[Source document]:
=== Begin Enclosure ===

College Block v. Atlantic Richfield Co. (1988)

Annotate this Case
[No. B023800. Court of Appeals of California, Second Appellate District, Division Five. December 29, 1988.]

COLLEGE BLOCK, Plaintiff and Respondent, v. ATLANTIC RICHFIELD COMPANY, Defendant and Appellant

(Opinion by Ashby, Acting P. J., with Boren, J., concurring.)

COUNSEL

Tuttle & Taylor, Douglas W. Beck and Wayne Stephen Braveman for Defendant and Appellant.

Stutman, Treister & Glatt and Thomas E. Garcin for Plaintiff and Respondent.

OPINION

ASHBY, Acting P. J.

In this matter the trial court held as a matter of law that in the parties' lease there was an implied covenant of continued operation. We find that although the parties intended the lessee to continually operate a gasoline service station for the entire leasehold period, the trial court acted prematurely and a further factual determination must be made before the covenant is implied.

Statement of Case and Facts

In 1965, respondent, The College Block (College Block) owned a parcel of undeveloped real property. College Block signed a 20-year lease with appellant Atlantic Richfield Company (ARCO) in which ARCO agreed to build and operate a gasoline service station on the property. fn. 1 Other provisions of the lease allowed ARCO to build, maintain and replace any buildings ARCO desired in operating a station, obligated ARCO to pay all applicable taxes, prohibited College Block from operating a gasoline station on other properties it owned or controlled, limited ARCO's use of the property to that of a service station, and allowed ARCO the right to cancel the lease if it could not obtain permits required in running a station. Pursuant to the lease, ARCO constructed and then operated for approximately 17 years a gasoline service station on the property.

The rent, pursuant to the lease, was determined by a percentage of the gasoline delivered, and irrespective of the gallons delivered, College Block was to receive a minimum of $1,000 per month. fn. 2 [206 Cal. App. 3d 1379]

On January 1, 1983, 39 months prior to the expiration of the lease, ARCO closed the station. When ARCO ceased operations, it paid College Block $1,000 per month for the months remaining on the lease. ARCO contended that it was responsible only for the minimum monthly rental because the lease did not contain an express covenant requiring it to operate the station. College Block brought suit alleging that ARCO was also responsible for additional sums College Block would have received had the station remained in business. College Block contended that it was entitled to damages because as a matter of law a covenant of continued operation was implied into the lease. fn. 3

College Block presented its case. There was no evidence presented as to whether, at the time the lease was entered into, the parties considered the $1,000 minimum rent to be a "substantial" minimum. Before ARCO proceeded, the court ruled as a matter of law that there was an implied covenant in the lease which required ARCO to operate a gasoline station for the entire 20-year lease period. Based upon this ruling, the parties subsequently stipulated that had the station been in operation, College Block would have received approximately $3,250 per month. fn. 4 A judgment based on this amount was subsequently entered.

=== End Enclosure ===

[Data for analysis]:
=== Begin Enclosure ===

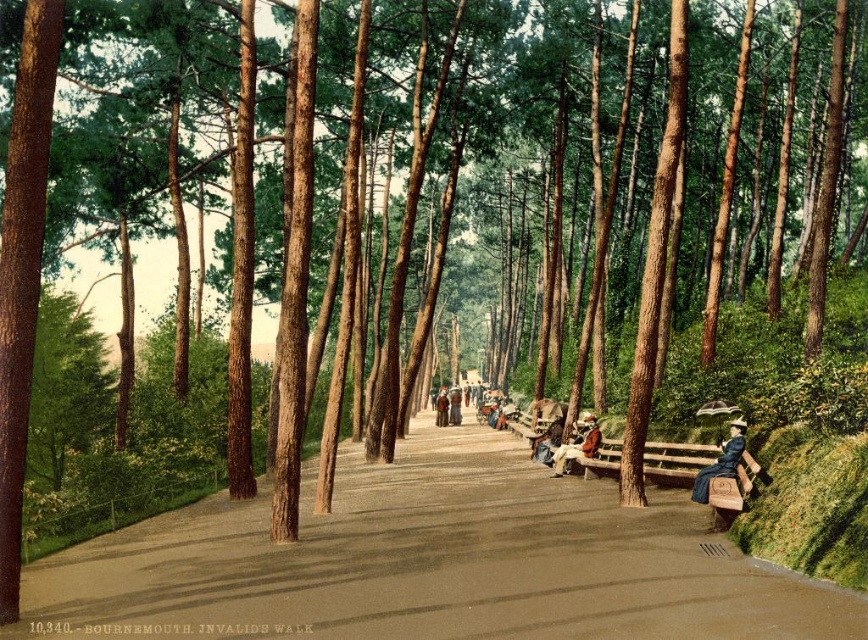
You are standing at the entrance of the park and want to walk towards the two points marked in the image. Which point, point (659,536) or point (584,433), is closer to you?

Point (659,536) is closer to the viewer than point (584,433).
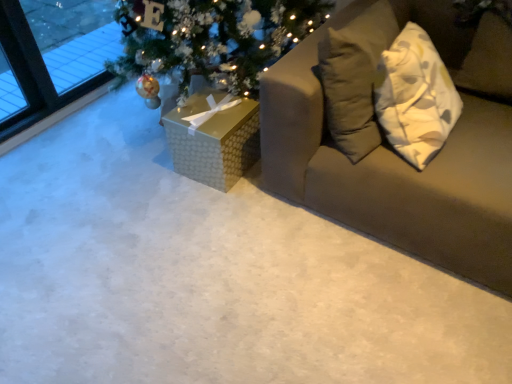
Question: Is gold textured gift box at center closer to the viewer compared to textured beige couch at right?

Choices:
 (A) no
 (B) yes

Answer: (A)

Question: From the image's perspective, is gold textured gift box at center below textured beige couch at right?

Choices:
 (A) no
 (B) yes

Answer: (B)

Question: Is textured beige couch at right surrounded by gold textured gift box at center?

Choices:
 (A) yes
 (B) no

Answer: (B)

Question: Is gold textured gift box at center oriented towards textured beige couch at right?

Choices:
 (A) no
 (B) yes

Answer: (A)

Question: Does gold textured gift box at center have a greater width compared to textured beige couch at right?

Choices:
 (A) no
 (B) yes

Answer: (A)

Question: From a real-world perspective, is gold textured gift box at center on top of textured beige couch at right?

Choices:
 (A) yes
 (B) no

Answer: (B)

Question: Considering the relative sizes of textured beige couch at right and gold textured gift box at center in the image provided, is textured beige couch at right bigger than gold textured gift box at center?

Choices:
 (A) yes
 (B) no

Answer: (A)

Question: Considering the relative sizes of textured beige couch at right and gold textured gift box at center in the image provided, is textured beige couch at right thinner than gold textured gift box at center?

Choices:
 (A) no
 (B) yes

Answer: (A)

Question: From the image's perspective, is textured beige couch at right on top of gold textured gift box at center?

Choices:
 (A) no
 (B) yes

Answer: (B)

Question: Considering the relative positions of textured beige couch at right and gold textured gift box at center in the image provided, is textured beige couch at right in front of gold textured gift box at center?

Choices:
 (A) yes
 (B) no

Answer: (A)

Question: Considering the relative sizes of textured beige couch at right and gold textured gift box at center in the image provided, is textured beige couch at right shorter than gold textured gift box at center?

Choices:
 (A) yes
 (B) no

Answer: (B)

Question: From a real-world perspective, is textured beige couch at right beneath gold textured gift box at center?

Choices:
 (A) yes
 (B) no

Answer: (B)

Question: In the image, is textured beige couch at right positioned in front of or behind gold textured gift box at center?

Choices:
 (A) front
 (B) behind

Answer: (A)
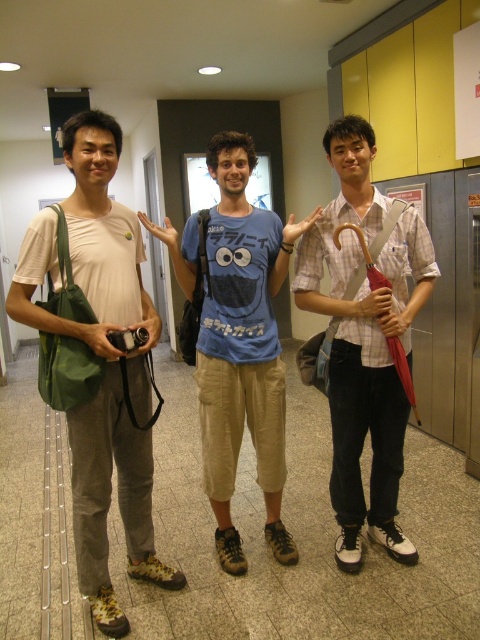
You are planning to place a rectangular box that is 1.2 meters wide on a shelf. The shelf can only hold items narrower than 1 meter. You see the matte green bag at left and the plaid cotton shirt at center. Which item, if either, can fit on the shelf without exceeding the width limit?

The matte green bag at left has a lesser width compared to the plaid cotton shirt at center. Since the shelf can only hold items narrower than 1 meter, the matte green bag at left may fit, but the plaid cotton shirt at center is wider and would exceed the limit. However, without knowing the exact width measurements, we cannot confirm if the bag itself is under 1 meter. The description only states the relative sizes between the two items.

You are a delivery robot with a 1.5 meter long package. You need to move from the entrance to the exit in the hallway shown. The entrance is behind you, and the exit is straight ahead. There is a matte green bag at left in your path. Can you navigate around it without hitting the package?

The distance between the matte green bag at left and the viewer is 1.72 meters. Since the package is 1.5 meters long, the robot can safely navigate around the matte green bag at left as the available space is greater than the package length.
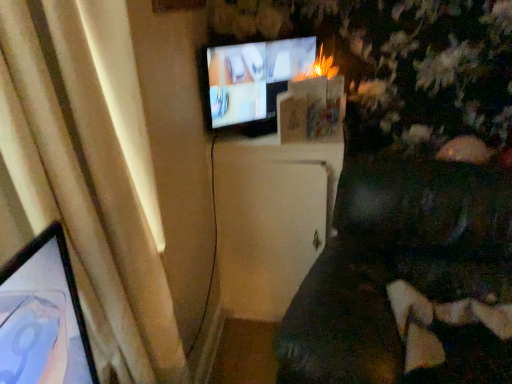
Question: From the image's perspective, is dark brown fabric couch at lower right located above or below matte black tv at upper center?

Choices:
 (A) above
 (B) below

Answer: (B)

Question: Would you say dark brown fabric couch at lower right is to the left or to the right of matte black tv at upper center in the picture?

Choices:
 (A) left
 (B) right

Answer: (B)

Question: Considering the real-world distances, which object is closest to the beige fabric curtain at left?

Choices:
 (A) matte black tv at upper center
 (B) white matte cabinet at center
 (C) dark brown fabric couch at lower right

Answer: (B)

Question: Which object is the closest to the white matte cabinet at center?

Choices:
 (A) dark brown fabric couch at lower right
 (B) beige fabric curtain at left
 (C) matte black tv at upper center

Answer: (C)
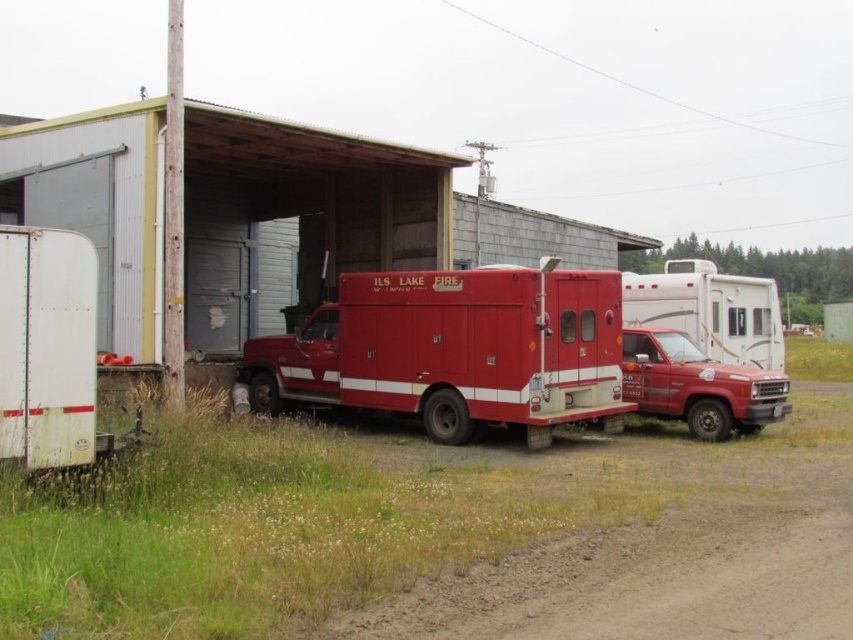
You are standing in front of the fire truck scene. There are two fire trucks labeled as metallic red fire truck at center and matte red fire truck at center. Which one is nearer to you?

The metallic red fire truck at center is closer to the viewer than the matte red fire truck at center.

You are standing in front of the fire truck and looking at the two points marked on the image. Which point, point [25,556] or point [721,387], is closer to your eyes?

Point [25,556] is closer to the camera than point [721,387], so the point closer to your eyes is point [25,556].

=== End Enclosure ===
=== Begin Enclosure ===

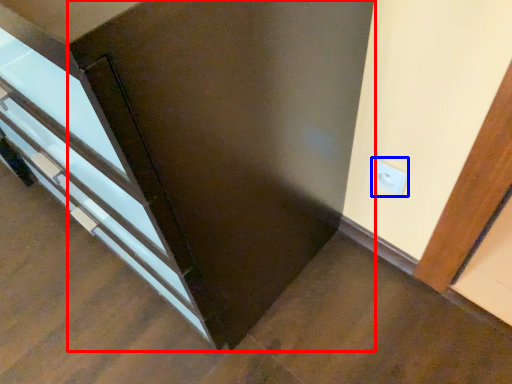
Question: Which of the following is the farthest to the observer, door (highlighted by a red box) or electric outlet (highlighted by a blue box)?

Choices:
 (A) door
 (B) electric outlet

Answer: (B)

=== End Enclosure ===
=== Begin Enclosure ===

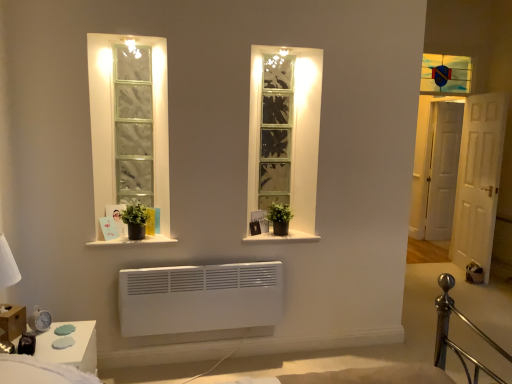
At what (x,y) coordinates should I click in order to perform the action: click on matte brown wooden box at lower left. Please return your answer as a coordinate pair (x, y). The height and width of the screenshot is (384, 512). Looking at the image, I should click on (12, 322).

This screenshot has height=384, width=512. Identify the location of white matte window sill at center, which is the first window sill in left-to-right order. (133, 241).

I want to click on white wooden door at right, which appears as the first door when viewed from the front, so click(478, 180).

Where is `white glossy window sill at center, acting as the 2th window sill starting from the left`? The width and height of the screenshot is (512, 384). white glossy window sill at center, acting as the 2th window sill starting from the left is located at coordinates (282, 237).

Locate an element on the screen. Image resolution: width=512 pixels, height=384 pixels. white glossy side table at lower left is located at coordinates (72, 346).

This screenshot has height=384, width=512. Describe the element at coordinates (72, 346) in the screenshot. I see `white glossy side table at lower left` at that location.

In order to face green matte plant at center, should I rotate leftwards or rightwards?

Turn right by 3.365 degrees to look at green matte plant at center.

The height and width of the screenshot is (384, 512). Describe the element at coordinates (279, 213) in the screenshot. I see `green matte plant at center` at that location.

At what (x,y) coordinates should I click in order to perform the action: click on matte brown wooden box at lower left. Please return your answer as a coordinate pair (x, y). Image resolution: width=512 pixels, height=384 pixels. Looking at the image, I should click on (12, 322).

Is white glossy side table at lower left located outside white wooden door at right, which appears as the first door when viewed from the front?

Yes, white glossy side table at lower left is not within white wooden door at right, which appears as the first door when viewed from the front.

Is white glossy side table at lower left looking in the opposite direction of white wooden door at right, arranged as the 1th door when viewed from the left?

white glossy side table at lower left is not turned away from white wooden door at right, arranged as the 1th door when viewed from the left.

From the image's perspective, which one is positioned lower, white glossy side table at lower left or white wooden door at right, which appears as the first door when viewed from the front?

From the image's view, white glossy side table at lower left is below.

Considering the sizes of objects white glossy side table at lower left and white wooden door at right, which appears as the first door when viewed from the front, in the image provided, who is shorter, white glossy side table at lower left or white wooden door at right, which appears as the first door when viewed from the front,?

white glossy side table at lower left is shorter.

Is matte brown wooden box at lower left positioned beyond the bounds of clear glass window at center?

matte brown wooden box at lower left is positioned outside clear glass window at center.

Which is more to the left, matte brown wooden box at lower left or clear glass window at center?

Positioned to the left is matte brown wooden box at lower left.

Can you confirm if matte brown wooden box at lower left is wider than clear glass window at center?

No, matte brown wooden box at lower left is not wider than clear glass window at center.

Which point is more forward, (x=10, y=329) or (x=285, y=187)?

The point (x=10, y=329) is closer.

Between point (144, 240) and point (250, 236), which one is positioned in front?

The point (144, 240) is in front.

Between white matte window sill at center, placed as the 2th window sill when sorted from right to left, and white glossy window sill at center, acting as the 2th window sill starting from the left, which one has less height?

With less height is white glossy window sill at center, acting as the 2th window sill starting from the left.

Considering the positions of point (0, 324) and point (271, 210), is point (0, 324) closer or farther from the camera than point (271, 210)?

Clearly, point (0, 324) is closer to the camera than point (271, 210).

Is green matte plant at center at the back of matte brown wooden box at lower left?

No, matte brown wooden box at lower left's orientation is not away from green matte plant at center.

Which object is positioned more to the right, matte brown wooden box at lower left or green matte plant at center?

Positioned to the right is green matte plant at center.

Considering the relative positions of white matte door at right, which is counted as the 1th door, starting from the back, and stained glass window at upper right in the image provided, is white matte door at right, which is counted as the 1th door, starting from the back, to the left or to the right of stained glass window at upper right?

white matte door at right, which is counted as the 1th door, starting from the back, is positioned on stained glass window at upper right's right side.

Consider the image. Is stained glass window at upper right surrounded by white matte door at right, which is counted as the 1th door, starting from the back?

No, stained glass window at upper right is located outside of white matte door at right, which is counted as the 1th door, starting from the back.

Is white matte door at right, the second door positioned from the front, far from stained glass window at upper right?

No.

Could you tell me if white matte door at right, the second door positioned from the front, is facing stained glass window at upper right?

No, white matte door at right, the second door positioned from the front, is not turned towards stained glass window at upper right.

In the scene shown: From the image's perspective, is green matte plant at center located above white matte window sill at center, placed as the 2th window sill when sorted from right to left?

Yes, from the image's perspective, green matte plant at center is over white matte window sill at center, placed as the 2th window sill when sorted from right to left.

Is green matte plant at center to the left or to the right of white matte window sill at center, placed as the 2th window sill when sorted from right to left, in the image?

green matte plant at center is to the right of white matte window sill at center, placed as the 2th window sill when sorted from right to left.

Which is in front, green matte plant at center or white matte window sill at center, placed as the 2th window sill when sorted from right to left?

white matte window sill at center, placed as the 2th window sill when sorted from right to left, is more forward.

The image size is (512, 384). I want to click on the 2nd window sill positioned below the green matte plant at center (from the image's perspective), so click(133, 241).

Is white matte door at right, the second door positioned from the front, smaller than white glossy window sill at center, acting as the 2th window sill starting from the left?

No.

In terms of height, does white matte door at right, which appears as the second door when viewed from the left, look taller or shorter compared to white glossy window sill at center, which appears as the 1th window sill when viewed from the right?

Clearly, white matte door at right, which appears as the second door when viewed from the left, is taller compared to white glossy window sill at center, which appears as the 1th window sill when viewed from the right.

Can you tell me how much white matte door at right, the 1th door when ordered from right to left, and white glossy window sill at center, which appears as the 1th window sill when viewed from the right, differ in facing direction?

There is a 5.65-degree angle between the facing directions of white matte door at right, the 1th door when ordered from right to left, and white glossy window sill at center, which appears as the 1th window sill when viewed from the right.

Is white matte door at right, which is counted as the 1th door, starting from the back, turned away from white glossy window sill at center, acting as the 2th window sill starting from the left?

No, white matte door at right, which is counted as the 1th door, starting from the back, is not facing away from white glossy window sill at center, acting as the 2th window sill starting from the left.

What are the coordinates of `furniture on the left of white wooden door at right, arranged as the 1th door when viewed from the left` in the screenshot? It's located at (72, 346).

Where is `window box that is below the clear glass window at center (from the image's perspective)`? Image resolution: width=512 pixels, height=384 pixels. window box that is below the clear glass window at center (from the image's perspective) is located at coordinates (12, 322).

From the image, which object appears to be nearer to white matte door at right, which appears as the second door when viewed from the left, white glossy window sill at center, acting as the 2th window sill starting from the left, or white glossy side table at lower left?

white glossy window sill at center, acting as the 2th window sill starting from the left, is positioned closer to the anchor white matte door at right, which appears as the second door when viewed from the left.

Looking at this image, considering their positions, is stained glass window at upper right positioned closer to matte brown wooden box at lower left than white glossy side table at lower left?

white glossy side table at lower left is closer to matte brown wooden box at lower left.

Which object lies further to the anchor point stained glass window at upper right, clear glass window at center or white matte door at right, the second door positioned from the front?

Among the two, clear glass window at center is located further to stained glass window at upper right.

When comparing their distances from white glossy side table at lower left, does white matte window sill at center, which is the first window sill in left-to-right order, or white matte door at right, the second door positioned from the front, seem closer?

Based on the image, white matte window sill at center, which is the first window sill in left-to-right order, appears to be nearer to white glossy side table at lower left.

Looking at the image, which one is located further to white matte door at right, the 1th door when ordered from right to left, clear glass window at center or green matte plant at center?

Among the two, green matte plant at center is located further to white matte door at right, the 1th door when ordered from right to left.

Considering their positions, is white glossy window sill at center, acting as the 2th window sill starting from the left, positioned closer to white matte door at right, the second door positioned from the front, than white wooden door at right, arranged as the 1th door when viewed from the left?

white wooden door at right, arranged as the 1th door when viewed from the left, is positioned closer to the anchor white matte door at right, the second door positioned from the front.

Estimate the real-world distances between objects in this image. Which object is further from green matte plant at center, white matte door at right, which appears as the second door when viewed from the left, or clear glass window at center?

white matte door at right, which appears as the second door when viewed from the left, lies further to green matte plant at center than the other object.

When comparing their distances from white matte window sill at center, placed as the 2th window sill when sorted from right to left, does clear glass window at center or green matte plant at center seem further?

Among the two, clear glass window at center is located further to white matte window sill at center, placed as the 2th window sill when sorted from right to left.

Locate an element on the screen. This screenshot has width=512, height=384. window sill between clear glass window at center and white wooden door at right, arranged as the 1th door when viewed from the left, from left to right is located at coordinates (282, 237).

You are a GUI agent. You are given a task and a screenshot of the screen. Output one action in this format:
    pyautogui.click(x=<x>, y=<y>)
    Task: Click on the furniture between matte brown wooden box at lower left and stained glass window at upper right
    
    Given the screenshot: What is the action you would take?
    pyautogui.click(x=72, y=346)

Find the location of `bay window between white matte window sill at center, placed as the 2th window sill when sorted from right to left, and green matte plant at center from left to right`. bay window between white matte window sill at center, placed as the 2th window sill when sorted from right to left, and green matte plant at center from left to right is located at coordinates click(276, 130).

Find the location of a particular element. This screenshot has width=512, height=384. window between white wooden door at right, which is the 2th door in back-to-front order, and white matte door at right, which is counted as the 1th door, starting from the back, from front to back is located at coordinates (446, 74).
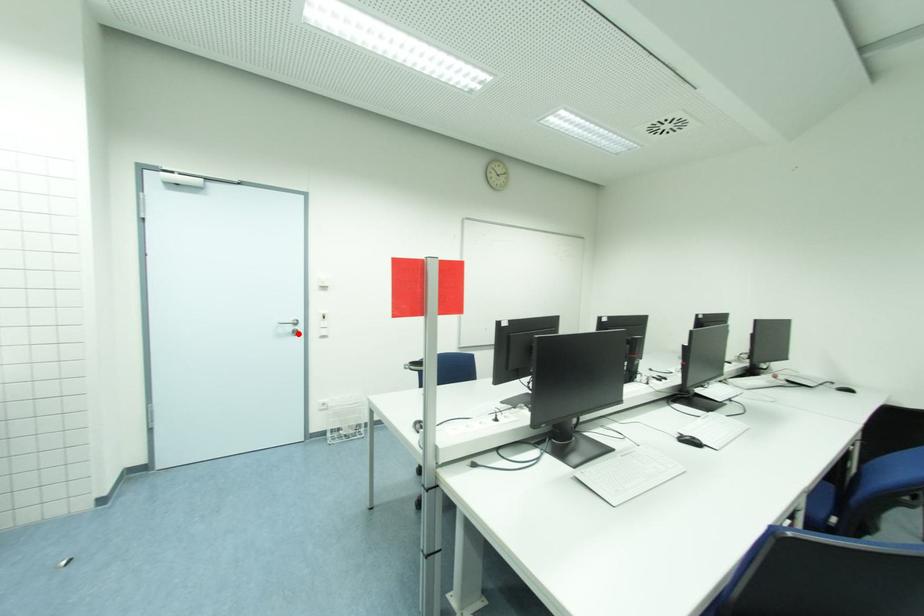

=== End Enclosure ===

[Exercise]:
Decide whether each statement below agrees with the College Block opinion. Answer yes or no for each, and quote the words of the opinion that settle it.
(a) The lease signed in 1965 ran for 20 years.
(b) After closing the station, ARCO made no further payments to College Block.
(c) At trial, College Block presented evidence that the parties considered the $1,000 minimum rent substantial when they entered the lease.

[Answer to the exercise]:
(a) Yes: "College Block signed a 20-year lease with appellant Atlantic Richfield Company (ARCO)"
(b) No: "When ARCO ceased operations, it paid College Block $1,000 per month for the months remaining on the lease."
(c) No: "There was no evidence presented as to whether, at the time the lease was entered into, the parties considered the $1,000 minimum rent to be a "substantial" minimum."